[TASK TO CARRY OUT]:
Please report each line of the data below that contains "elbow".
# # # # #
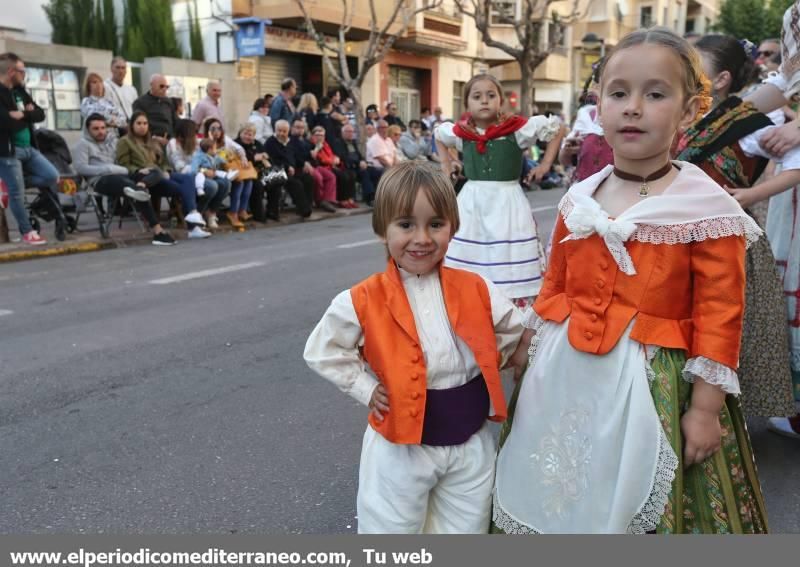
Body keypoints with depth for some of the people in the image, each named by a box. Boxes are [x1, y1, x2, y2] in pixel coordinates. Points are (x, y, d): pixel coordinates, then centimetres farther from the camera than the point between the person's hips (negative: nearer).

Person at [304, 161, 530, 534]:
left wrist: (487, 363, 0)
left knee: (466, 528, 21)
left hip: (471, 442, 3)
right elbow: (321, 351, -4)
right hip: (401, 447, -2)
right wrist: (366, 389, -9)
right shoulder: (363, 301, -15)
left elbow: (515, 329, 10)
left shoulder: (475, 290, -7)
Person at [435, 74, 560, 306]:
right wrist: (445, 164, 19)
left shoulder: (517, 129, -7)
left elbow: (556, 128, 2)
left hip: (507, 203, -3)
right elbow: (438, 134, 26)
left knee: (512, 274, -3)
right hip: (472, 203, 3)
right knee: (466, 278, 6)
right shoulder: (461, 132, 4)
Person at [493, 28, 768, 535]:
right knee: (558, 498, 19)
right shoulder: (578, 201, 3)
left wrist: (705, 408, -10)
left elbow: (720, 317, -11)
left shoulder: (705, 208, -11)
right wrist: (535, 360, 14)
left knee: (639, 504, 10)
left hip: (652, 382, -4)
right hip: (566, 374, 5)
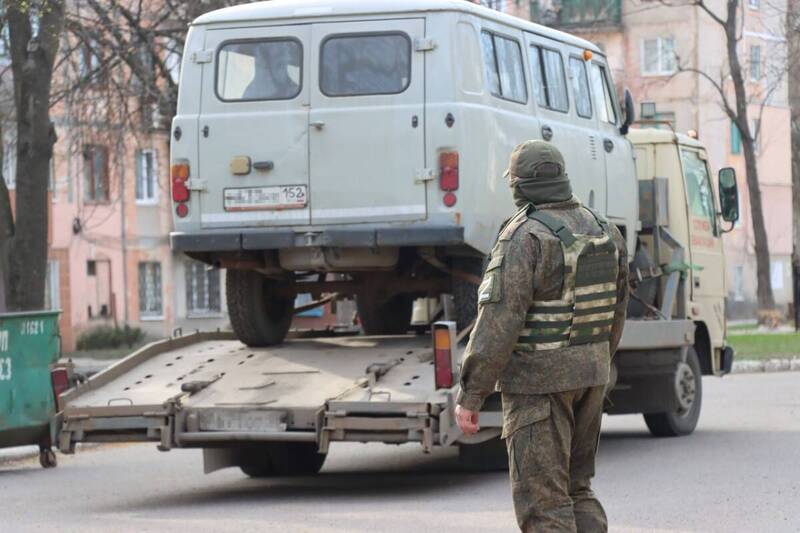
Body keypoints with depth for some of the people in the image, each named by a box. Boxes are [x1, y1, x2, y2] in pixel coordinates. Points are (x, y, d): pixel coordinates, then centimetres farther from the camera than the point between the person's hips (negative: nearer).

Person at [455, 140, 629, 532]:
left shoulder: (525, 237, -16)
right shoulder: (603, 231, 7)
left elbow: (499, 323, -20)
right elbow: (616, 313, 16)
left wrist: (470, 396, -17)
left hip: (538, 380, -7)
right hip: (591, 373, 7)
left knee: (543, 499, -3)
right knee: (577, 489, 17)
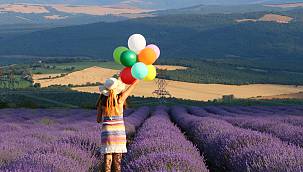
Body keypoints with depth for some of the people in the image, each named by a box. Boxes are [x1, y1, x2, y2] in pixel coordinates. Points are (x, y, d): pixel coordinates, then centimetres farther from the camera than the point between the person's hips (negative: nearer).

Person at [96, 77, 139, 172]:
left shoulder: (102, 101, -4)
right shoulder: (120, 99, -7)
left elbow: (98, 120, 3)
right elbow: (134, 84, 3)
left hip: (107, 133, 0)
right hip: (119, 132, 0)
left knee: (107, 159, 4)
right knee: (117, 159, 6)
# # # # #
[YOUR SOLUTION]:
right elbow: (321, 351, -4)
left elbow: (515, 329, 10)
left elbow: (556, 128, 2)
right elbow: (438, 134, 26)
left elbow: (720, 317, -11)
left elbow: (499, 323, -20)
right elbow: (616, 313, 16)
left elbow: (98, 120, 3)
right elbow: (134, 84, 3)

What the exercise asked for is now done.